(Your instructions):
Restate every line of the data word for word, except for the images.

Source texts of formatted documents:

□ □ □ □

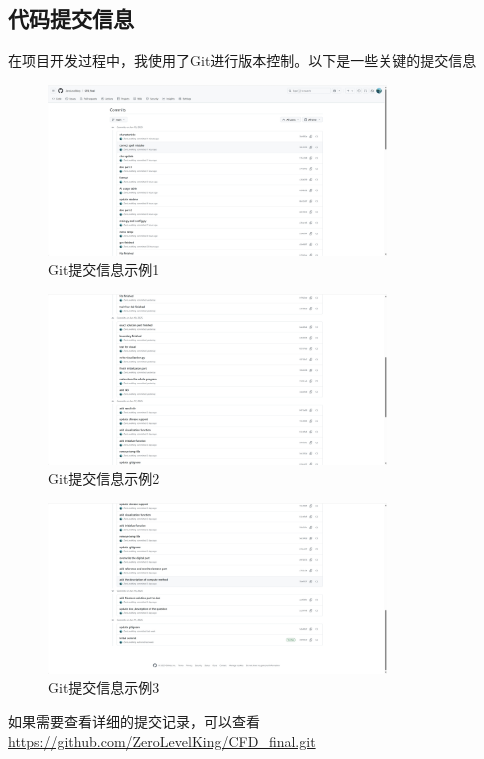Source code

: \documentclass[UTF8]{ctexart}
\begin{document}
\subsection{代码提交信息}
在项目开发过程中，我使用了Git进行版本控制。以下是一些关键的提交信息
\begin{figure}
    \centering
    \includegraphics[width=0.8\textwidth]{c1.png}
    \caption{Git提交信息示例1}
    \label{fig:git_commit_info1}
\end{figure}
\begin{figure}
    \centering
    \includegraphics[width=0.8\textwidth]{c2.png}
    \caption{Git提交信息示例2}
    \label{fig:git_commit_info2}
\end{figure}
\begin{figure}
    \centering
    \includegraphics[width=0.8\textwidth]{c3.png}
    \caption{Git提交信息示例3}
    \label{fig:git_commit_info3}
\end{figure}
如果需要查看详细的提交记录，可以查看 \url{https://github.com/ZeroLevelKing/CFD_final.git}
\end{document}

□ □ □ □

(Solution to the problem):
Source code

: \documentclass[UTF8]{ctexart}
\begin{document}
\subsection{代码提交信息}
在项目开发过程中，我使用了Git进行版本控制。以下是一些关键的提交信息
\begin{figure}
    \centering
    \includegraphics[width=0.8\textwidth]{c1.png}
    \caption{Git提交信息示例1}
    \label{fig:git_commit_info1}
\end{figure}
\begin{figure}
    \centering
    \includegraphics[width=0.8\textwidth]{c2.png}
    \caption{Git提交信息示例2}
    \label{fig:git_commit_info2}
\end{figure}
\begin{figure}
    \centering
    \includegraphics[width=0.8\textwidth]{c3.png}
    \caption{Git提交信息示例3}
    \label{fig:git_commit_info3}
\end{figure}
如果需要查看详细的提交记录，可以查看 \url{https://github.com/ZeroLevelKing/CFD_final.git}
\end{document}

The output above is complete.